Municipal Handbooks


​A series of handbooks developed by EPA for use by municipalities to assist and support implementation of green infrastructure. Each handbook addresses a different topic of interest to municipal officials.

Additional Resources

Managing Wet Weather with Green Infrastructure Municipal Handbooks

Funding Options

Securing adequate, sustainable sources of funding for managing wet weather presents a significant challenge for towns and cities across the United States, and financial constraints frequently hinder the implementation of effective programs and practices at the local level. This situation is often especially true for green infrastructure approaches, not necessarily because they are more expensive than traditional management approaches (in fact often they are less expensive), but because they do not necessarily fit existing funding frameworks. In many cases, green infrastructure is simply another item on the community “to-do” list that can not (and will not) be addressed without developing alternative funding mechanisms.

Fortunately, a growing number of communities have overcome financial barriers with funding strategies that are sustainable and effective.


Green Infrastructure Retrofit Policies

Existing development, especially in urbanized and urbanizing areas, is responsible for currently degraded water quality and stream conditions. Changes in land cover and the increased imperviousness of the urban environment have resulted in larger volumes of runoff traveling at faster velocities. This has caused serious streambank erosion and has compromised aquatic habitat. Many of these areas were developed without adequate stormwater controls and must be addressed if urban streams are to be restored and water quality is to be improved nationwide. It should be noted that most stormwater regulations are intended to limit the increases in pollution associated with new development, or to curb flooding, but do not specifically address the hydrologic modifications associated with runoff from existing development.

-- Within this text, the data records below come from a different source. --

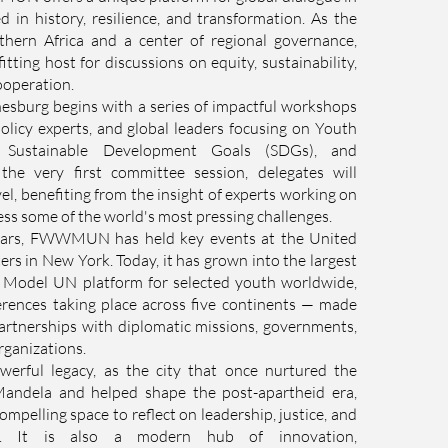
d in history, resilience, and transformation. As the
uthern Africa and a center of regional governance,
itting host for discussions on equity, sustainability,
ooperation.
rg begins with a series of impactful workshops
olicy experts, and global leaders focusing on Youth
e Sustainable Development Goals (SDGs), and
the very first committee session, delegates will
vel, benefiting from the insight of experts working on
ss some of the world's most pressing challenges.
ears, FWWMUN has held key events at the United
s in New York. Today, it has grown into the largest
e Model UN platform for selected youth worldwide,
erences taking place across five continents — made
artnerships with diplomatic missions, governments,
rganizations.
werful legacy, as the city that once nurtured the
Mandela and helped shape the post-apartheid era,
ompelling space to reflect on leadership, justice, and
hip. It is also a modern hub of innovation,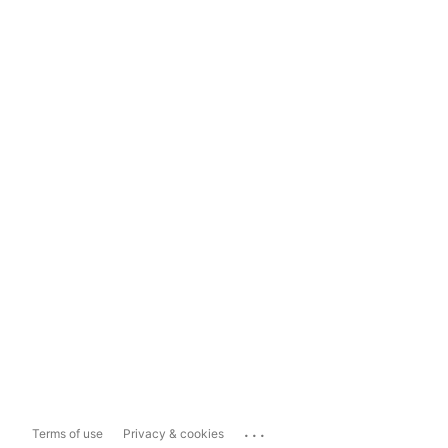
...
Terms of use
Privacy & cookies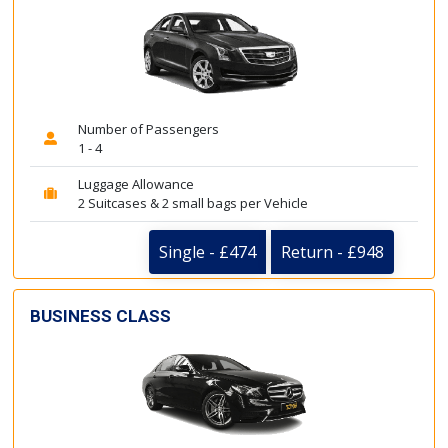
Number of Passengers
1 - 4
Luggage Allowance
2 Suitcases & 2 small bags per Vehicle
Single - £474
Return - £948
BUSINESS CLASS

Retrofits to stormwater infrastructure will be necessary to reduce runoff and pollution, but the capital investment is daunting. While this needed investment presents a significant economic burden, it also presents an opportunity to re-evaluate the most efficient way to invest in infrastructure and environmental programs.


Green Streets

By design and function, urban areas are covered with impervious surfaces: roofs, roads, sidewalks, and parking lots. Although all contribute to stormwater runoff, the effects and necessary mitigation of the various types of surfaces can vary significantly. Of these, roads and travel surfaces present perhaps the largest urban pollution sources and also one of the greatest opportunities for green infrastructure use.

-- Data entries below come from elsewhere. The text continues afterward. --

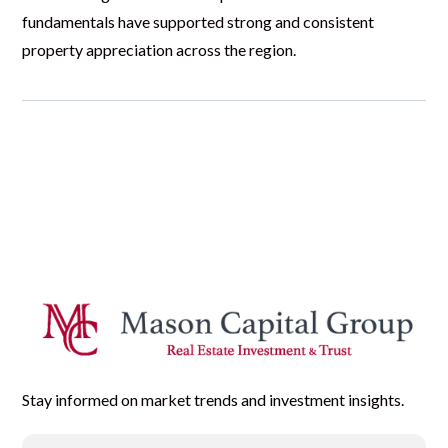
fundamentals have supported strong and consistent
property appreciation across the region.
Stay informed on market trends and investment insights.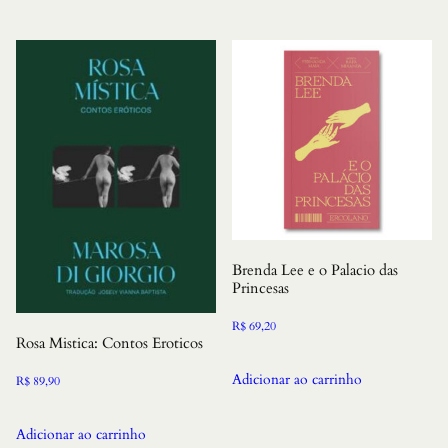
Brenda Lee e o Palacio das
Princesas
R$
69,20
Rosa Mistica: Contos Eroticos
Adicionar ao carrinho
R$
89,90
Adicionar ao carrinho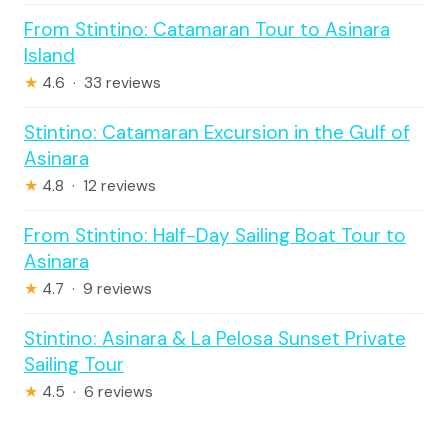
From Stintino: Catamaran Tour to Asinara
Island
★
4.6 · 33 reviews
Stintino: Catamaran Excursion in the Gulf of
Asinara
★
4.8 · 12 reviews
From Stintino: Half-Day Sailing Boat Tour to
Asinara
★
4.7 · 9 reviews
Stintino: Asinara & La Pelosa Sunset Private
Sailing Tour
★
4.5 · 6 reviews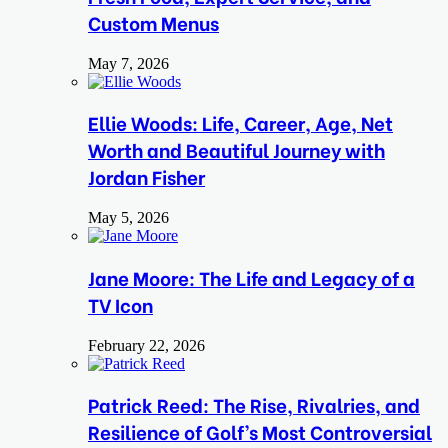
Custom Menus
May 7, 2026
Ellie Woods: Life, Career, Age, Net
Worth and Beautiful Journey with
Jordan Fisher
May 5, 2026
Jane Moore: The Life and Legacy of a
TV Icon
February 22, 2026
Patrick Reed: The Rise, Rivalries, and
Resilience of Golf’s Most Controversial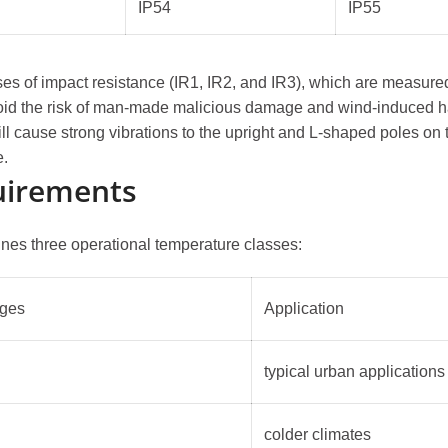
IP54
IP55
es of impact resistance (IR1, IR2, and IR3), which are measured
y avoid the risk of man-made malicious damage and wind-induced 
ll cause strong vibrations to the upright and L-shaped poles on th
e.
uirements
ines three operational temperature classes:
nges
Application
typical urban applications
colder climates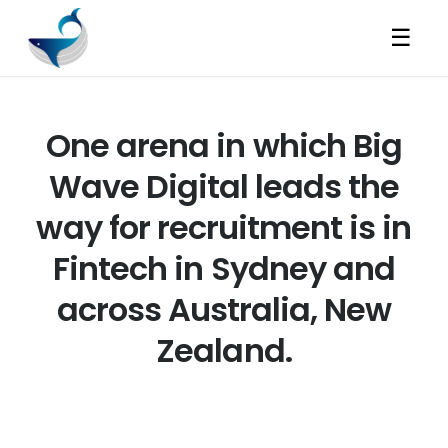
☰
One arena in which Big
Wave Digital leads the
way for recruitment is in
Fintech in Sydney and
across Australia, New
Zealand.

Roads present many opportunities for green infrastructure application. One principle of green infrastructure involves reducing and treating stormwater close to its source. Urban transportation right-ofways integrated with green techniques are often called “green streets”. Green streets provide a source control for a main contributor of stormwater runoff and pollutant load.


Rainwater Harvesting Policies

From the last half of the 20th century, the U.S. has enjoyed nearly universal access to abundant supplies of potable water. But as witnessed by the recent serious and sustained droughts in the Southeast and Southwest, this past luxury is not something that can be expected for the long term. Future population growth will exert more demand on water systems while climate change is predicted to decrease available supplies because of decreased snow pack and drier regional climatic patterns. The U.S. has been identified as a country that faces imminent water shortages and a Government Accountability Office (GAO) survey found that water managers in 36 states anticipate water shortages during the first two decades of this century. These challenges will require a more sustainable approach to using water resources, looking at not only how much water is used, but also the quality of water needed for each use.

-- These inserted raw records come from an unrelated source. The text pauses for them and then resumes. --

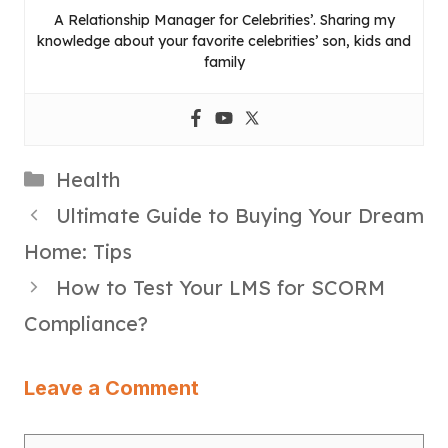
A Relationship Manager for Celebrities’. Sharing my
knowledge about your favorite celebrities’ son, kids and
family
Categories
Health
Ultimate Guide to Buying Your Dream
Home: Tips
How to Test Your LMS for SCORM
Compliance?
Leave a Comment
Comment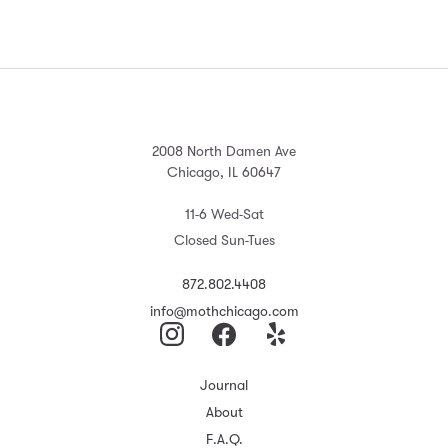
2008 North Damen Ave
Chicago, IL 60647
11-6 Wed-Sat
Closed Sun-Tues
872.802.4408
info@mothchicago.com
Journal
About
F.A.Q.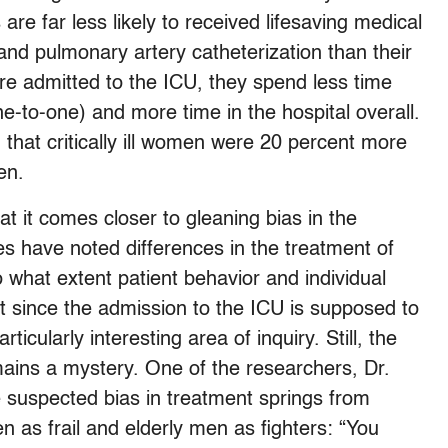
re far less likely to received lifesaving medical
 and pulmonary artery catheterization than their
 admitted to the ICU, they spend less time
ne-to-one) and more time in the hospital overall.
hat critically ill women were 20 percent more
men.
hat it comes closer to gleaning bias in the
s have noted differences in the treatment of
 what extent patient behavior and individual
ut since the admission to the ICU is supposed to
ticularly interesting area of inquiry. Still, the
emains a mystery. One of the researchers, Dr.
 suspected bias in treatment springs from
 as frail and elderly men as fighters: “You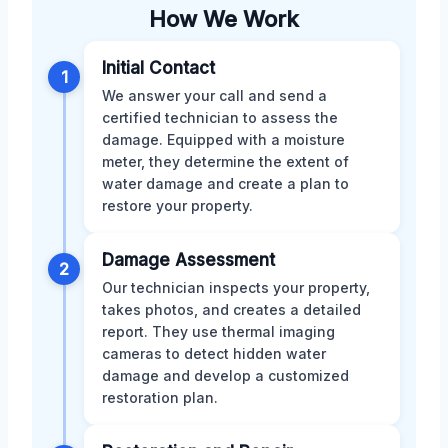
How We Work
Initial Contact
1
We answer your call and send a
certified technician to assess the
damage. Equipped with a moisture
meter, they determine the extent of
water damage and create a plan to
restore your property.
Damage Assessment
2
Our technician inspects your property,
takes photos, and creates a detailed
report. They use thermal imaging
cameras to detect hidden water
damage and develop a customized
restoration plan.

Rainwater harvesting, collecting rainwater from impervious surfaces and storing it for later use, is a technique that has been used for millennia. It has not been widely employed in industrialized societies that rely primarily on centralized water distribution systems, but with limited water resources and stormwater pollution recognized as serious problems and the emergence of green building, the role that rainwater harvesting can play for water supply is being reassessed.


Incentive Mechanisms

Incentives are a creative tool local governments can use to encourage the use of green infrastructure practices on private property. Incentive mechanisms allow municipalities to act beyond the confines of their regulatory authorities to improve wet weather management on properties that may not fall under updated stormwater requirements or other state and municipal policies, codes and ordinances. These incentives can be applied to both new developments and existing developments. For new development projects, incentives can be incorporated into the development processes, such as building permits and stormwater permits or other development codes and requirements, to creatively encourage green infrastructure. In already developed areas, incentives can be designed to encourage private property owners to retrofit their properties to include green infrastructure practices where they do not already exist. Examples of local incentive mechanisms can include stormwater fee discounts, expedited permitting, grants, rebate and installation financing, and awards and recognition.

Incentive mechanisms can be easy to implement and afford local decision makers the flexibility and creativity to tailor programs to specific priorities or to particular geographic areas in a community.